◆ DIRECTIONS FOR THIS TASK
Would you work out how many of the lines below hold "Vandermeer" and reply with nothing but the number?

(Dataset entries)
Content starts

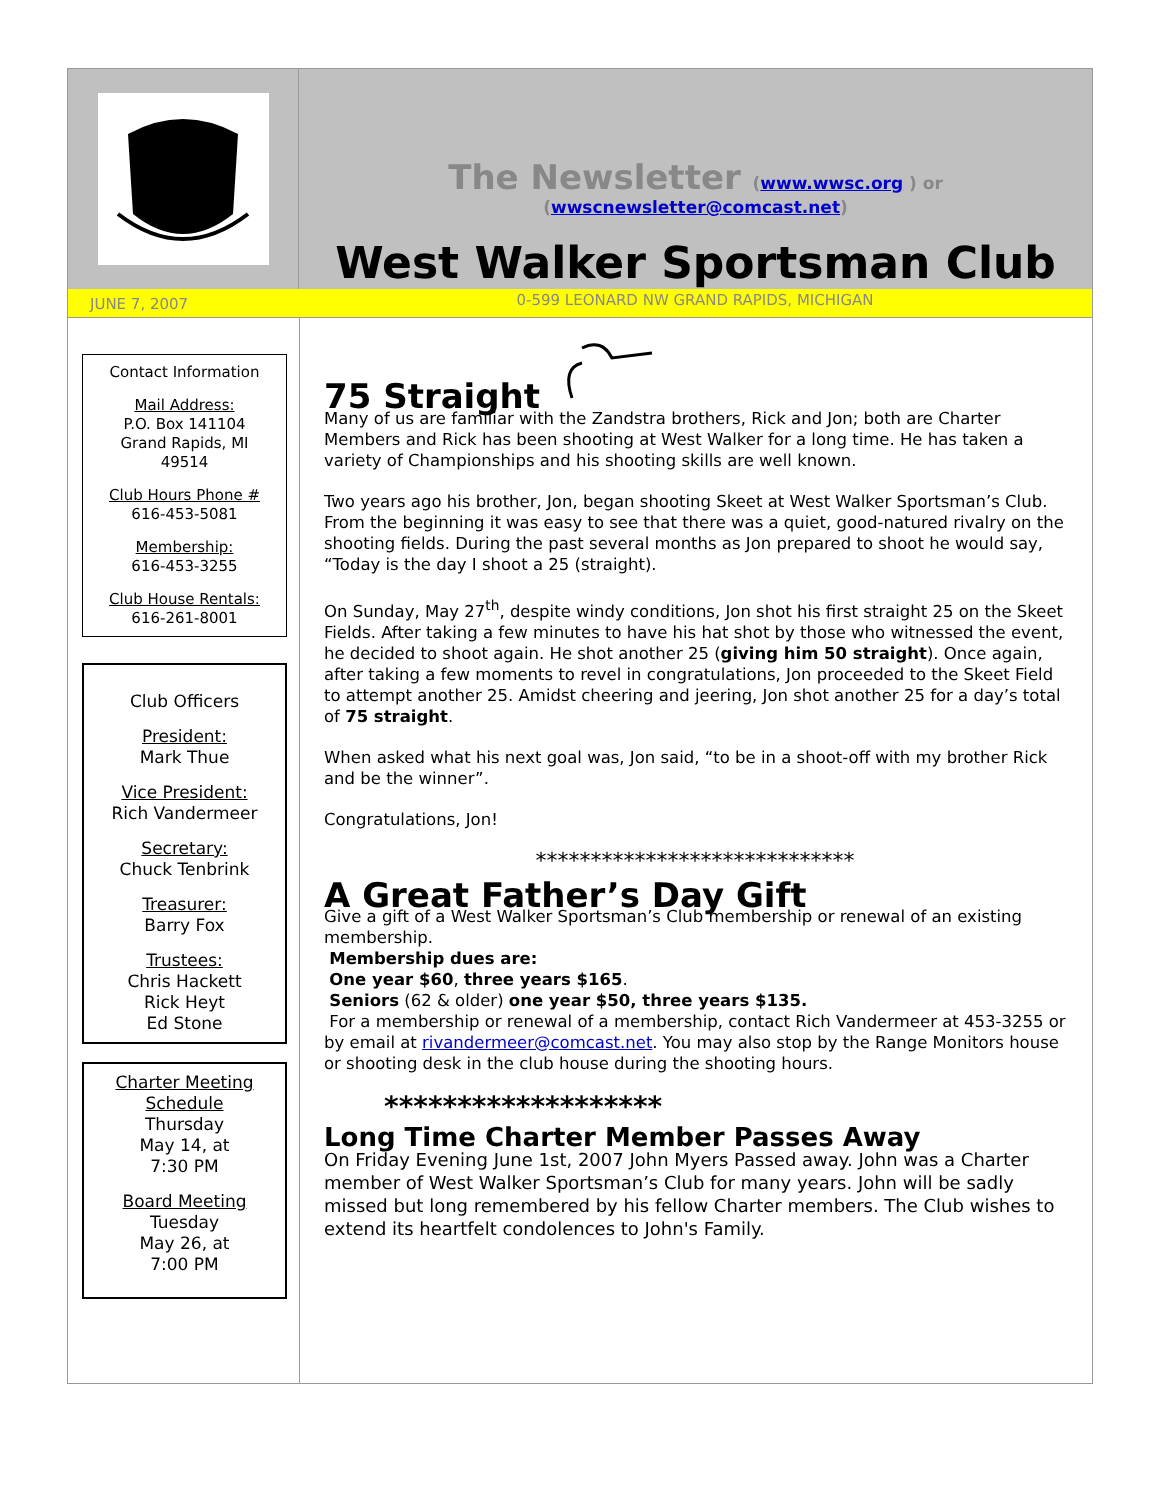The Newsletter (www.wwsc.org ) or
(wwscnewsletter@comcast.net)
West Walker Sportsman Club
JUNE 7, 2007
0-599 LEONARD NW GRAND RAPIDS, MICHIGAN
Contact Information
Mail Address:
P.O. Box 141104
Grand Rapids, MI
49514
Club Hours Phone #
616-453-5081
Membership:
616-453-3255
Club House Rentals:
616-261-8001
Club Officers
President:
Mark Thue
Vice President:
Rich Vandermeer
Secretary:
Chuck Tenbrink
Treasurer:
Barry Fox
Trustees:
Chris Hackett
Rick Heyt
Ed Stone
Charter Meeting Schedule
Thursday
May 14, at
7:30 PM
Board Meeting
Tuesday
May 26, at
7:00 PM
75 Straight
Many of us are familiar with the Zandstra brothers, Rick and Jon; both are Charter Members and Rick has been shooting at West Walker for a long time. He has taken a variety of Championships and his shooting skills are well known.
Two years ago his brother, Jon, began shooting Skeet at West Walker Sportsman’s Club. From the beginning it was easy to see that there was a quiet, good-natured rivalry on the shooting fields. During the past several months as Jon prepared to shoot he would say, “Today is the day I shoot a 25 (straight).
On Sunday, May 27<sup>th</sup>, despite windy conditions, Jon shot his first straight 25 on the Skeet Fields. After taking a few minutes to have his hat shot by those who witnessed the event, he decided to shoot again. He shot another 25 (giving him 50 straight). Once again, after taking a few moments to revel in congratulations, Jon proceeded to the Skeet Field to attempt another 25. Amidst cheering and jeering, Jon shot another 25 for a day’s total of 75 straight.
When asked what his next goal was, Jon said, “to be in a shoot-off with my brother Rick and be the winner”.
Congratulations, Jon!
*****************************
A Great Father’s Day Gift
Give a gift of a West Walker Sportsman’s Club membership or renewal of an existing membership.
Membership dues are:
One year $60, three years $165.
Seniors (62 & older) one year $50, three years $135.
For a membership or renewal of a membership, contact Rich Vandermeer at 453-3255 or by email at rivandermeer@comcast.net. You may also stop by the Range Monitors house or shooting desk in the club house during the shooting hours.
*******************
Long Time Charter Member Passes Away
On Friday Evening June 1st, 2007 John Myers Passed away. John was a Charter member of West Walker Sportsman’s Club for many years. John will be sadly missed but long remembered by his fellow Charter members. The Club wishes to extend its heartfelt condolences to John's Family.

Content ends

◆ REPLY TO THE TASK
2